The first erythropoiesis-stimulating agent (ESAs) approved in 1989 revolutionized the treatment of anemia, but over the years safety concerns have been mounting. Credit: Baris Simsek

The US Food and Drug Administration (FDA) and the makers of erythropoietin stimulating agents (ESAs) have agreed on a formal strategy to reduce the risks associated with these drugs. Starting in March, drug makers will operate under a risk evaluation and mitigation strategy (REMS) requiring healthcare providers who prescribe the drugs for cancer patients to register with the drug makers and enroll in a training program on their use. Applying REMS could help ensure these agents, which have been under scrutiny for their potential to cause tumor growth and shorten overall survival, can remain on the market.

Safety concerns for ESAs have been brewing since the FDA convened a session of the Oncology Drugs Advisory Committee (ODAC) in 2004. In December 2006, the company disclosed clinical trials results showing the potential risks of ESAs when used to treat anemia in cancer patients so they won't need blood transfusions. Another ODAC meeting held in 2007 (Nat. Biotechnol. 25, 607–608, 2007) prompted restrictions in coverage by the Centers for Medicare and Medicaid Services, and later a boxed warning on all versions of epoetin alfa, including Amgen's Aranesp and Epogen, and Procrit, sold by Centocor Ortho Biotech of Bridgewater, New Jersey, a subsidiary of Johnson & Johnson. Along the way, the drug makers issued “Dear Doctor” warning letters describing the safety concerns and the appropriate use of the drugs.

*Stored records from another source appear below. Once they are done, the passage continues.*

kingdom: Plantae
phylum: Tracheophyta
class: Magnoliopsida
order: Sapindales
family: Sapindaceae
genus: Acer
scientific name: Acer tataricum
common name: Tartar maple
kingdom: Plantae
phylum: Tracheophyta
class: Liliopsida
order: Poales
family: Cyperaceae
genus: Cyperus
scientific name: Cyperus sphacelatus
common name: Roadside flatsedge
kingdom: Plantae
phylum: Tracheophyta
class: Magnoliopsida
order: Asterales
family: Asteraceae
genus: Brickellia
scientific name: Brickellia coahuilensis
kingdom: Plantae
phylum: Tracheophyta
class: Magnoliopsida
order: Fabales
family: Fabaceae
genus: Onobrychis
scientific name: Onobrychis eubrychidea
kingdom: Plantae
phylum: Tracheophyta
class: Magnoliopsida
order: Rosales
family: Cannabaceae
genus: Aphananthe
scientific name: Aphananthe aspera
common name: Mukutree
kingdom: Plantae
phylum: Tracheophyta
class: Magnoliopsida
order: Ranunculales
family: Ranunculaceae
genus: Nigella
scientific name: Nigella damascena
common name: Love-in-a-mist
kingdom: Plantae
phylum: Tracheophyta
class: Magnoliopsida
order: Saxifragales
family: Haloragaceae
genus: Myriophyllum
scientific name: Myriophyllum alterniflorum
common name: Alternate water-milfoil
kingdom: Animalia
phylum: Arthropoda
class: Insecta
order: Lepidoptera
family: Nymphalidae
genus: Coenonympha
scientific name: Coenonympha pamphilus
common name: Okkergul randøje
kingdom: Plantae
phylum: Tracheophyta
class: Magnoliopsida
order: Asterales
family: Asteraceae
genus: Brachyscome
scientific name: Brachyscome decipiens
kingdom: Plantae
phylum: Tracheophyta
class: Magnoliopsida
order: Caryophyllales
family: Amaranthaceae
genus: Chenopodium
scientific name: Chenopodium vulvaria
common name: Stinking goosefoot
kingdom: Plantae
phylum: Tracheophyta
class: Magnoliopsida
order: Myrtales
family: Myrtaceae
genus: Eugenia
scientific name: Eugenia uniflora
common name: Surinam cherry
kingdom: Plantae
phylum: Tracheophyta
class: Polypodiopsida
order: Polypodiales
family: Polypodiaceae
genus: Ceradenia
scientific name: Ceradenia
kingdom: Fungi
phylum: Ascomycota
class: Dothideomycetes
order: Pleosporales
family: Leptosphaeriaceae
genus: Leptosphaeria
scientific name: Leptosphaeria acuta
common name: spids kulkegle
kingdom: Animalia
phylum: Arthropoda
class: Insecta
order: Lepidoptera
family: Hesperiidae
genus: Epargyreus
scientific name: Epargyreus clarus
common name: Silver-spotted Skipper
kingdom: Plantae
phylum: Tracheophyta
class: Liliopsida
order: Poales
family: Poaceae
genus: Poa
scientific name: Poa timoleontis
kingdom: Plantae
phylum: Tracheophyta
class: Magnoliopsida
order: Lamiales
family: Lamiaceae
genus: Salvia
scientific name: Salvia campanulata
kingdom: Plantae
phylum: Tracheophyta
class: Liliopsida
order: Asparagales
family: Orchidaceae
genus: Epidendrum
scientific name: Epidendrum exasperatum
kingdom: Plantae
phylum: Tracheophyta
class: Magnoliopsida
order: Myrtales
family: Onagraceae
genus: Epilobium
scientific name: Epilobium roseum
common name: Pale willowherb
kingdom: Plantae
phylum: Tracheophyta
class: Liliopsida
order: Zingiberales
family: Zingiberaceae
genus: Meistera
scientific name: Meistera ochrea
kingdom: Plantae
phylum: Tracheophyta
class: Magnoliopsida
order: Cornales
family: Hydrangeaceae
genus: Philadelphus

Now the REMS program mandates distribution of a medication guide to patients and forces drug prescribers and dispensers to enroll in a special program, called APPRISE, and also document that they have discussed the risks of using ESAs before the start of therapy. Although it's taken three years for FDA and the companies involved to devise a risk mitigation plan, a REMS was not an option when the problems with ESAs became apparent. REMS was authorized under the Food and Drug Administration Amendments Act signed in September 2007 (Nat. Biotechnol. 25, 1189–1190, 2007). “You then had almost six months before [the legislation] actually took effect, so it was already March 2008 before you could even begin a conversation about how to apply a REMS to a product,” says Michael McCaughan of the Washington, DC, policy consultancy Prevision Policy. “The issues with ESAs came to a head when the FDA's entire drug safety system was under fire on all sides,” he adds. “Then you had the situation where basically every study that was done to look at the issue made the problem worse.” McCaughan points out that the ESA REMS is “essentially a manufacturer-FDA agreement” and was not developed in as public a process, involving more interested parties, as it could have been. “It's going to be interesting to see what happens over the course of the next year, when a provider actually has to start using this REMS and has to sign up and register in order to continue to use the products,” he says.

In an e-mail, an Amgen spokesperson wrote that “multiple parties have been involved in the development of the ESA REMS, and various healthcare providers were consulted to obtain input at various times. However, the main parties involved in the ESA REMS were the FDA, Amgen and Centocor Ortho Biotech.” The not-for-profit healthcare provider Kaiser Permanente, of Oakland, California, submitted a citizen's petition last December requesting that FDA obtain input from providers and others, as required by law. The petition claimed that with the exception of the REMS issued for the use of extended release opioids, the agency has not sought such input. Arnold Friede, an attorney in New York and a former FDA associate chief counsel, has a different complaint with the ESA REMS. Through it, he says, the FDA is in effect “controlling the practice of medicine,” which is outside the scope of its authority. “I would submit to you that if an oncologist enrolls in the APPRISE program and signs the enrollment form but then prescribes the drug in a manner that differs from the specific terms of the enrollment form, that the doctor runs a serious risk of negligence per se liability should anything go wrong in the treatment,” he says.